-- The input --
------------------------------------
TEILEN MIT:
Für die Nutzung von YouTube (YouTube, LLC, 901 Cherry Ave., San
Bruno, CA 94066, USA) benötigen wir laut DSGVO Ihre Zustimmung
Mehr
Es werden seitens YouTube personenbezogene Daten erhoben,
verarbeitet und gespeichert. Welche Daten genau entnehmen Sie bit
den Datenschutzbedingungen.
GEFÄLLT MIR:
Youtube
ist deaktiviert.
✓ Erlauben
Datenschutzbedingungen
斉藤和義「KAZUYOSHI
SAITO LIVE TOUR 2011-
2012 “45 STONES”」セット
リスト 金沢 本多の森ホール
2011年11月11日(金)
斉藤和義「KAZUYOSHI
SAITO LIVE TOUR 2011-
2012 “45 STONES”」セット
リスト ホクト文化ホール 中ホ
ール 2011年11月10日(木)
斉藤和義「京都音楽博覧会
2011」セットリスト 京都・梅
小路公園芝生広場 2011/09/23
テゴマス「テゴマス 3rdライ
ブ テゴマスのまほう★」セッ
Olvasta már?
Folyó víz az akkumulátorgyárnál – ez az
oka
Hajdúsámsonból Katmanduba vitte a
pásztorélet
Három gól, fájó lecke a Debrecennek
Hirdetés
------------------------------------
-- Exercise goal --
Report, as a bare number, how many lines above contain the string "Datenschutzbedingungen".

-- Answer box --
2